Kurz- bis mittelfristig stärkt Xi die Regierungsfähigkeit der KP. Längerfristig jedoch wird er die Nachhaltigkeit des Systems schwächen. Hier kommen wir zu einem weiteren wichtigen Teil seiner Änderungen: dass er nämlich die kollektive Führung an der KP-Spitze durch die Herrschaft eines einzigen Mannes ersetzt hat. Vom Tiananmen-Massaker 1989 bis hin zu Xis Amtsantritt 2012 hat die Partei keinen einzigen politischen Fehler gemacht, der ihre Existenz grundsätzlich gefährden würde. Das lag vor allem daran, dass die kollektive Führung es den Politikern erlaubte, hinter verschlossenen Türen robuste und offene politische Diskussionen zu führen. Seit Xi aber die Führungsspitze in eine Echokammer verwandelt hat, sehen wir erhebliche politische Fehler – von den „Null Covid“-Maßnahmen über die Hongkong-Politik bis zum Sturz führender IT-Firmen.

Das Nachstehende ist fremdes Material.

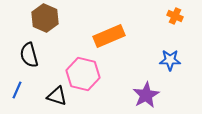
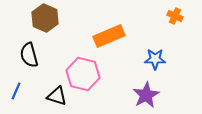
blue star: moved 15 px left, 1 px up
blue line: moved 1 px left, 1 px down
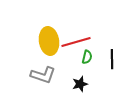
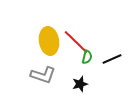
red line: rotated 60 degrees clockwise
black line: rotated 66 degrees clockwise
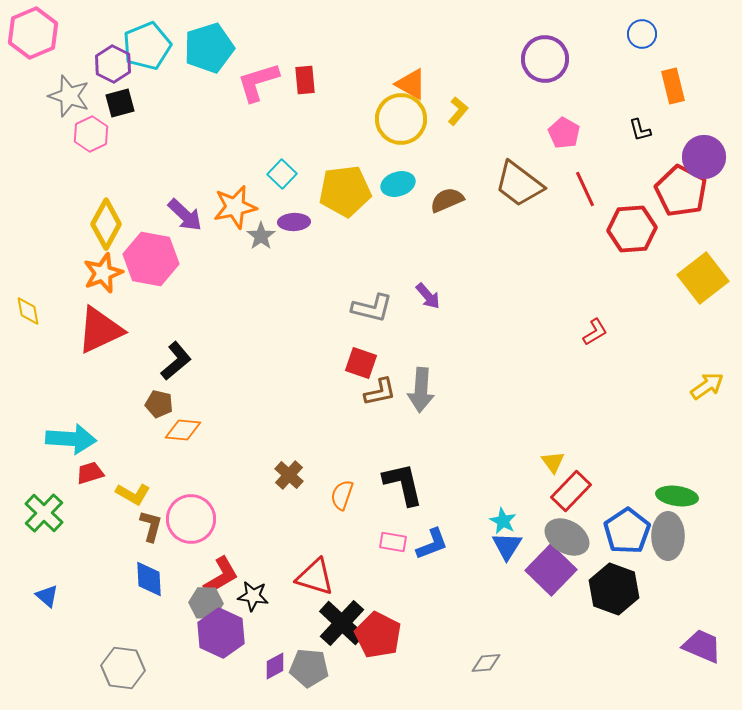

Als absoluter Kontrollfreak scheint es nur logisch, dass Xi nicht bis an sein Lebensende regieren, sondern eine Nachfolge in seinem Sinne sichern will. Wird ihm das gelingen?
Xi hat noch nie darüber geredet oder überhaupt zugelassen, dass seine Nachfolge institutionalisiert wird. Was so bemerkenswert an seiner Gedankenlehre ist: Sie reicht stets bis 2049, dem 100-jährigen Bestehen der Volksrepublik China. Er hat sich aber nicht dazu geäußert, was danach geschehen soll. Jetzt ist Xi 70 Jahre alt, 2049 wird er 95 sein. Ob er dieses Alter erreicht, weiß ich nicht. Aber es gibt keine Anzeichen, dass er sich mit seiner eigenen Sterblichkeit auseinandersetzt.